Study on the effectiveness of NLP tools for syntactic analysis of French texts.

Link to full Paper

NLP (natural language processing) is the field of artificial intelligence that deals with the processing, analysis and understanding of natural language. It began to emerge and play an indispensable role since the 1950s with its usefulness in document translation, text indexing, and text-like data mining.

The advancement in the use of NLP tools has followed an exceptional development, from an automatic translator at the beginning to an assistant that structures information into computer-understandable data to eventually a more developed and complex form that began since the 2000s with the help of growth in artificial intelligence hardware, big data, and deep learning. It is now the basis of all search engines, text filters(SPAM detectors) and even speech recognition technology.

The project “Study on the efficiency of French text parsing tools” is in line with the project “Study of the performance of POS-taggers applied to the French language” which consisted of re-launching comparisons on the results of the POS-tagging outputs of its tools with a French language corpus(French TreeBank). Similarly, this project focused on the comparison of the same NLP tools but in another more complex domain, namely syntactic dependency.

This research was applied to the basic French texts' corpus (a.k.a French TreeBank -FTB-), which consists of articles from multiple newspapers published between 1990 and 1993. The corpus itself is not vast, it carried over 21 500 senteces with 664 500 tokens (POS-tags), but it was suitable for a medium size analysis.

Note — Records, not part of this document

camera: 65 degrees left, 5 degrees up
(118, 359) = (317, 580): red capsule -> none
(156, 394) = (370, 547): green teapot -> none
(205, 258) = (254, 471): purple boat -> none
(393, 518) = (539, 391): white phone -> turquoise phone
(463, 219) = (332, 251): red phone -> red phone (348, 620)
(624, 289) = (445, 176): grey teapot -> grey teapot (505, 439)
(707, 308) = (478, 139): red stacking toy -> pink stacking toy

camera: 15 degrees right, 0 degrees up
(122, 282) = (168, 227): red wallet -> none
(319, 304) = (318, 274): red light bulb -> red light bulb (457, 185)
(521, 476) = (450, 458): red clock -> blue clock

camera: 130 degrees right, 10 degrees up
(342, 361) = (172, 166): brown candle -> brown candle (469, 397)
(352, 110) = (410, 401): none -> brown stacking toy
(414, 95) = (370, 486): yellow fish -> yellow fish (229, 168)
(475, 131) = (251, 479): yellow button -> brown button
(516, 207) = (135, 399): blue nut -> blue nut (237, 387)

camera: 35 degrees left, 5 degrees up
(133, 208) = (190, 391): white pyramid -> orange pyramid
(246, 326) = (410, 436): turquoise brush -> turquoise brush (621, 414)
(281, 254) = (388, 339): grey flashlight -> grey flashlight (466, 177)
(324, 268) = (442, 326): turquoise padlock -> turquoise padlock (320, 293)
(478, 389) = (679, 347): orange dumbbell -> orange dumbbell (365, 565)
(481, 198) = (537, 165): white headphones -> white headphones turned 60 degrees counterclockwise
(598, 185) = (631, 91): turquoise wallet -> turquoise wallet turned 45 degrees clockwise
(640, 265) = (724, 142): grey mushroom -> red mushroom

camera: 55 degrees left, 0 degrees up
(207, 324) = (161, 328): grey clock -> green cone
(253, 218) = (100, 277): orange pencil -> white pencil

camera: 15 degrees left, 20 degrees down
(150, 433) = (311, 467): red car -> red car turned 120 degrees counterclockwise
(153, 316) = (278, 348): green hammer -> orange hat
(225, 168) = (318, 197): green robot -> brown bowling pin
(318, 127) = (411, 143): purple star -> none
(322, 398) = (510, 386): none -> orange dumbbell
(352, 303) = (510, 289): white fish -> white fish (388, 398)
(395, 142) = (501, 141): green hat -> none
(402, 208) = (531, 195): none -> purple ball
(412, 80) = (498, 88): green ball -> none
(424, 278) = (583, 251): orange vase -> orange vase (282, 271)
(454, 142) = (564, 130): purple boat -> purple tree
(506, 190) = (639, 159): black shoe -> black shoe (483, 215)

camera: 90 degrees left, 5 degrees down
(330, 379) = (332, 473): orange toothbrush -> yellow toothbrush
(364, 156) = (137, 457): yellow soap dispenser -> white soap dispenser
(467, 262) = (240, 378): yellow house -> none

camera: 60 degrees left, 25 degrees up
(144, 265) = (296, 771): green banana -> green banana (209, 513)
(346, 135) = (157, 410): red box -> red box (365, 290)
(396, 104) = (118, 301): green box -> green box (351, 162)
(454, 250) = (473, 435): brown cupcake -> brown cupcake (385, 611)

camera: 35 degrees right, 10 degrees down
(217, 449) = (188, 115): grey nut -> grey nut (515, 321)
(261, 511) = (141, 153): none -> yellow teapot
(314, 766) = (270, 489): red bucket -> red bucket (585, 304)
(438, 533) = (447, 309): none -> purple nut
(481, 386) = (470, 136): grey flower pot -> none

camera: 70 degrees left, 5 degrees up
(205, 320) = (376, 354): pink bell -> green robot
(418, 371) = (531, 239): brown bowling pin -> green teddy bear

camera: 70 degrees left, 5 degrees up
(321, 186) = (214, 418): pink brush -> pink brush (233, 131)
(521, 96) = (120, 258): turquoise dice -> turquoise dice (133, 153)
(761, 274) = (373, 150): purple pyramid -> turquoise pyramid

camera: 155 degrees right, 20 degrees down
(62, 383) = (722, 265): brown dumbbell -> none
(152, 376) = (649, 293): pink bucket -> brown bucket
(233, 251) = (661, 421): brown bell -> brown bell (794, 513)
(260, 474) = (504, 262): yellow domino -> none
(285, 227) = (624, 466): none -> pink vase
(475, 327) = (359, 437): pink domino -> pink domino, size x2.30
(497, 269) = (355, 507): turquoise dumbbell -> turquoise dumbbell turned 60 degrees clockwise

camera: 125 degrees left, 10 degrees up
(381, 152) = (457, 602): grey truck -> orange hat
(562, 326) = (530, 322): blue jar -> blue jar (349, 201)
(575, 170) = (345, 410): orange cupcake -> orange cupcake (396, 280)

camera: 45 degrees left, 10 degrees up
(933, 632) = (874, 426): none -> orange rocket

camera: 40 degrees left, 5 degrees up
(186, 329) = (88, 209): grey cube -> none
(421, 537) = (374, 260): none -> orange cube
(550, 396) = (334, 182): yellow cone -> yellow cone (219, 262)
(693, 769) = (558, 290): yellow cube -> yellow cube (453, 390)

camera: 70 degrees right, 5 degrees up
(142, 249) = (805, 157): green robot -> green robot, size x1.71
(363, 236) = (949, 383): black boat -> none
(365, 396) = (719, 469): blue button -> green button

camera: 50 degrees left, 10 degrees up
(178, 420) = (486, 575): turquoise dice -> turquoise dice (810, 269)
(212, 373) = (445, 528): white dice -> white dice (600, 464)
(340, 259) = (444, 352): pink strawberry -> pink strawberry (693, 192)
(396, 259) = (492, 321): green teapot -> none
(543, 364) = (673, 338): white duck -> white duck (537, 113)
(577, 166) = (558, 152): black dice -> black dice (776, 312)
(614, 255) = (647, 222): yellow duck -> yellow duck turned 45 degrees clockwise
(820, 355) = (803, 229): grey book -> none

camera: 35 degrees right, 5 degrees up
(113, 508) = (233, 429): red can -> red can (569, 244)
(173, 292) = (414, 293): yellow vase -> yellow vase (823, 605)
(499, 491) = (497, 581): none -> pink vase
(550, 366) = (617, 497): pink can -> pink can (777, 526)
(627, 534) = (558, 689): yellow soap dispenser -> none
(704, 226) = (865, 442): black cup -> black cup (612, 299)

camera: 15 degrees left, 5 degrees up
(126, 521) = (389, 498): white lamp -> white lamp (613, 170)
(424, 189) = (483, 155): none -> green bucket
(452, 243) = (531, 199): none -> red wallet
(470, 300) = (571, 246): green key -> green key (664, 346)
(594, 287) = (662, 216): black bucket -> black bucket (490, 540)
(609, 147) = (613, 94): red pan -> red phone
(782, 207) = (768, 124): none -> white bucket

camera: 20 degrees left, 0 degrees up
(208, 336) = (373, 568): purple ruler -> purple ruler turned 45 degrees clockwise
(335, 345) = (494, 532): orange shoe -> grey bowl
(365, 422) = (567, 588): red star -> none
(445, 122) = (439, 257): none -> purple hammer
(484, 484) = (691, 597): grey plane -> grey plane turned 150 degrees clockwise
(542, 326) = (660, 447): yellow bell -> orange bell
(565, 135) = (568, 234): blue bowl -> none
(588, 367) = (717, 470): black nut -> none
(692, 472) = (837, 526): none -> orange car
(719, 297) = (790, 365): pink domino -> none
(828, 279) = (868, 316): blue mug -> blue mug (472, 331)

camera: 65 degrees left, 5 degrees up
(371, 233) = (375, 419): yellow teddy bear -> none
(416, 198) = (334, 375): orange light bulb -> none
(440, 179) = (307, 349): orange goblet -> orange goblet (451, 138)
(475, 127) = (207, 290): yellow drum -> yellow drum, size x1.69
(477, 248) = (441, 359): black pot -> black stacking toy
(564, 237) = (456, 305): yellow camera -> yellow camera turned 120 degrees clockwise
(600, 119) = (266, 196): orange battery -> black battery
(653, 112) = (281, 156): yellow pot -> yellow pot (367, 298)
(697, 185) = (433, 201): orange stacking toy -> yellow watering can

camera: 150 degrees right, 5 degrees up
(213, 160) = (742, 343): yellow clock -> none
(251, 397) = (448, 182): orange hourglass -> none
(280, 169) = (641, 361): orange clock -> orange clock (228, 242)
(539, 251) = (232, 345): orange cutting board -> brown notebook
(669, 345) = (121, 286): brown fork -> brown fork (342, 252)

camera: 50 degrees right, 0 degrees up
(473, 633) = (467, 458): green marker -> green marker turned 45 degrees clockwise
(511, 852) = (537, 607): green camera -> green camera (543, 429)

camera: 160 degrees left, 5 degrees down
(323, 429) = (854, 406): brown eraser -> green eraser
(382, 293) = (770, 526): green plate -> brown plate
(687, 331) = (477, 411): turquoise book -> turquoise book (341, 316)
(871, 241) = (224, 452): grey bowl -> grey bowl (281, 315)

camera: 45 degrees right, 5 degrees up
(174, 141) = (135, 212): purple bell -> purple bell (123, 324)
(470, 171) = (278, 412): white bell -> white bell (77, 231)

The analysis was a syntactic analysis, which in simple words means finding the relations between the words of a given sentence. The steps taken were simple and clear:

  • Clean&format the corpus.
  • Adapt the texts to each tool.
  • Analyse the texts and aggregate the outputs.
  • Cross-validate over the same texts.
  • Plot the results for each tool.
  • (Bonus) Compare&Plot the inference time for each tool.